In C 20, for a type like this:

struct Person {
  std::string name;
  int age;
};

We can return it from a function using aggregate initialization, with or without writing out the type name:

Person getJohn()
{
  // With type name
  return Person {
    .name = "John",
    .age = 42,
  };

  // Without type name
  return {
    .name = "John",
    .age = 42,
  };
}

What's the difference between specifying and not specifying the type name explicitly? One thing I noticed is that without a type name, if I mess up the field names/order, the error message given by my compiler and IDE is less clear than if I have a type name. But other than that, are the two forms semantically different in any way?
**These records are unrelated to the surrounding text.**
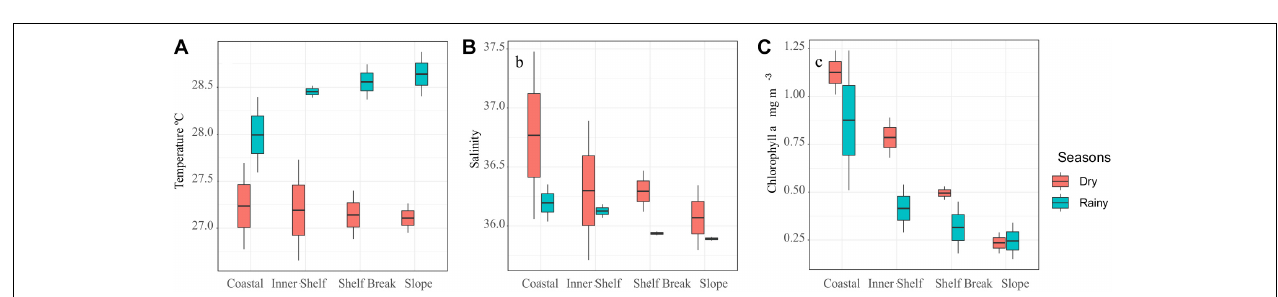
FIGURE 3 | Box-plot of the temperature (A) , salinity (B) , and chlorophyll- a (C) at the coastal and oceanic areas off Rio Grande do Norte, Southwestern Atlantic (Source: Petrobras, Bacia Potiguar-RN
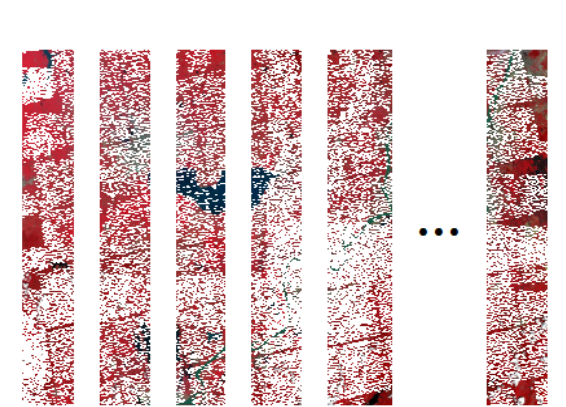
Figure 6. The GCPs are divided into several groups based on the x-coordinates. A white dot represents a GCP.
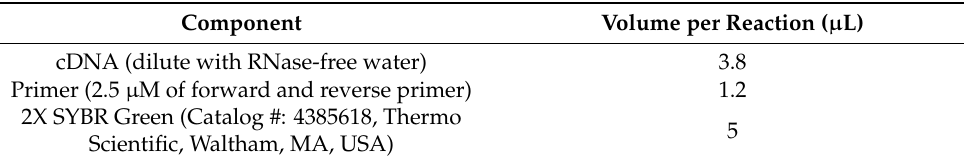
Table 4. Components of QPCR reaction. Component cDNA (dilute with RNase-free water)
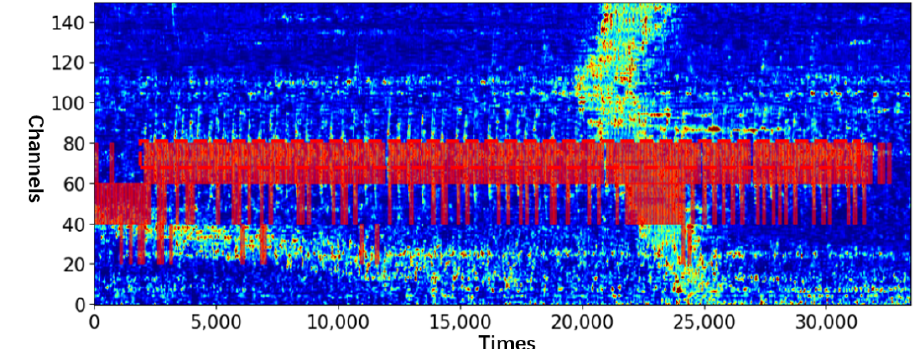
Figure 8. Before the accumulation of the model test result window, the red boxes are the detected intrusion windows (scanning period = 128 and channel width = 20).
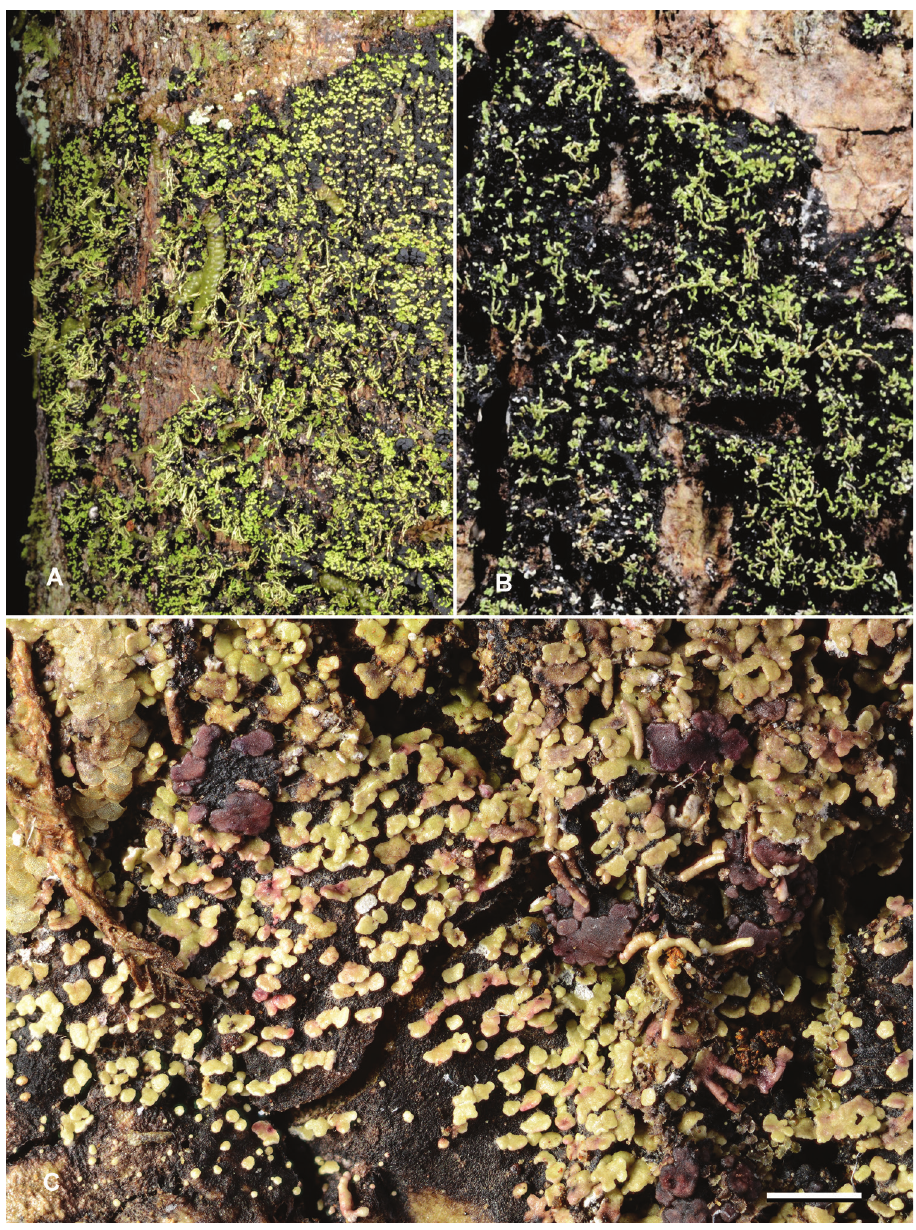
Figure 3. Krogia isidiata. A field photograph of JR35688 B field photograph of JR35034 C herbarium photograph of holotype. Scale bar: 1 mm. Photo: J. Rikkinen ( A, B ), E. Timdal ( C ). light!); algal layer 30–40 µm thick, filled with crystals dissolving in K; medulla com- posed of loosely interwoven hyphae, containing crystals in the upper part; lower cortex lacking; prothallus brownish-black, well developed. Apothecia up to 0.8 mm diam. when simple, often forming aggregates up to 1.6 mm diam., dark reddish-brown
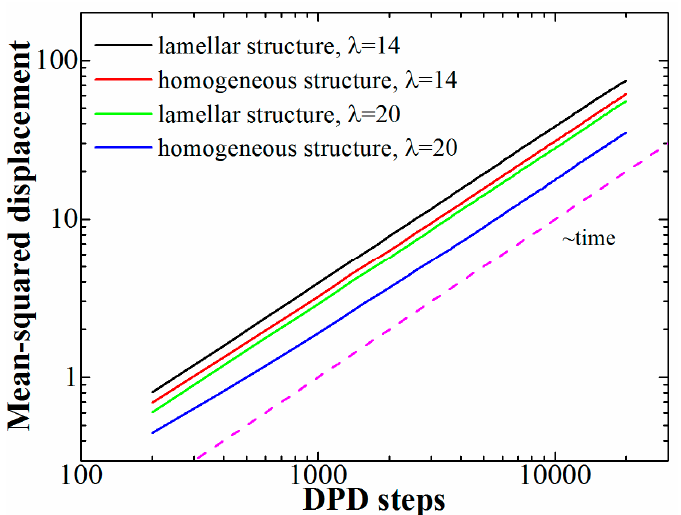
Figure 4. Mean-squared displacement of counterions at different values of λ (14 and 20) obtained for lamellar structures (diblock-copolymers) and homogeneous structures (copolymers with evenly distributed charged groups). The diffusion coefficient is reflected by the position of the curve: The higher the curve, the higher the diffusion coefficient.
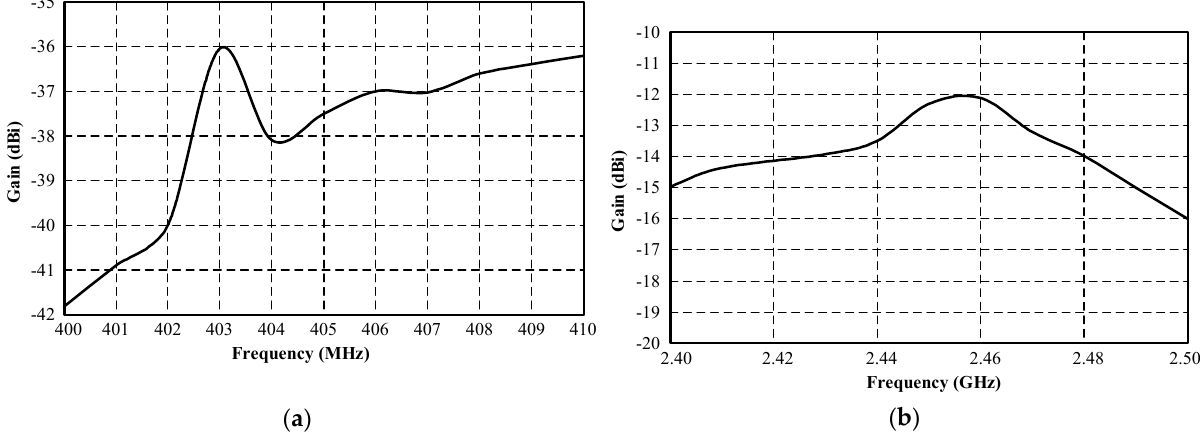
Figure 6. Simulated gain of MICS/ISM meander-line microstrip antenna encapsulated in a glass pod inside the muscular cubicle: ( a ) MICS and ( b ) ISM bands.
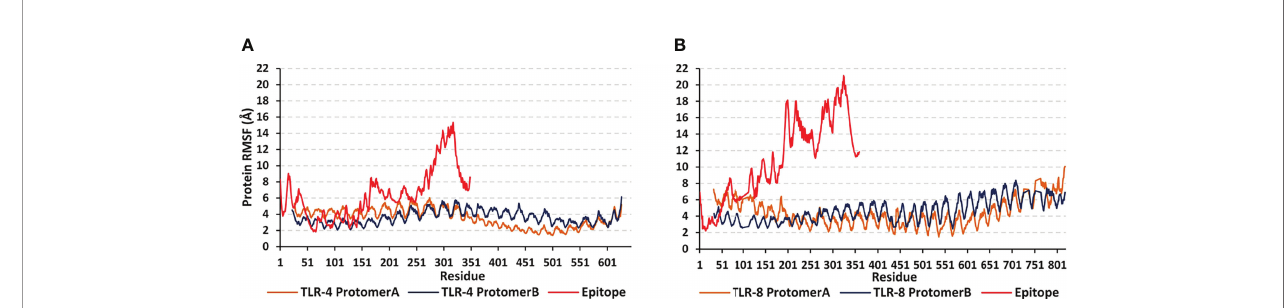
FIGURE 7 | Global stability analysis and residue-wise mobility trends of the simulated multiepitope vaccine in complex with different TLRs along 100 ns all-atom simulation runs. The protein ’ s C a RMSFs (Å) of simulated (A) epitope/TLR-4 model; (B) epitope/TLR-8 model, were represented as a function of constituting residue sequence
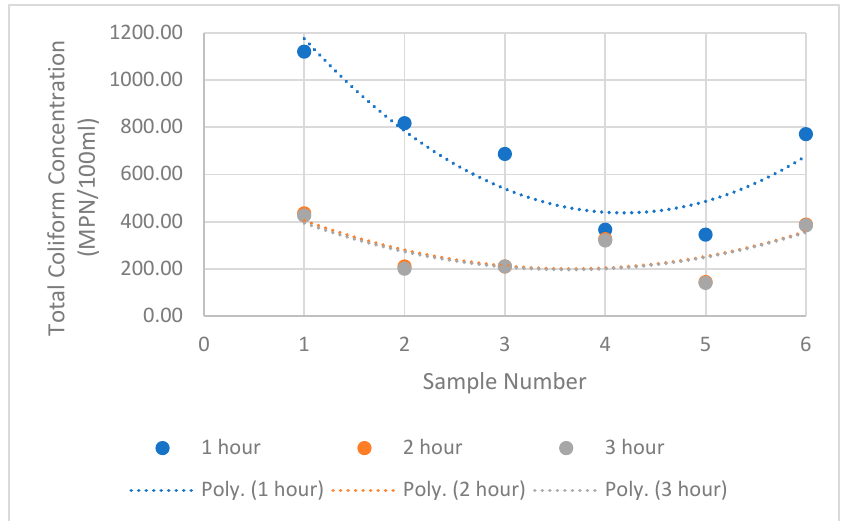
Figure 3. Variation of total Coliform count with time with different hybrid mixtures.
CodePudding user response:

They should always be equivalent. A return statement performs copy-initialization ([stmt.return]/2). A copy-initialization from a designated-initializer-list performs aggregate initialization ([dcl.init.list]/3.1). If the operand is simply the designated-initializer-list itself, we are done. The return object has been aggregate-initialized. If the operand is Person designated-initializer-list, then guaranteed copy elision applies ([dcl.init.general]/16.6.1) which again means that the return object is simply aggregate-initialized (there is no additional temporary object).

Omitting the type can only make a difference in non-aggregate-initialization contexts: if the user-defined constructor selected for the initialization has been declared explicit, the program is ill-formed. But aggregate initialization doesn't use a constructor.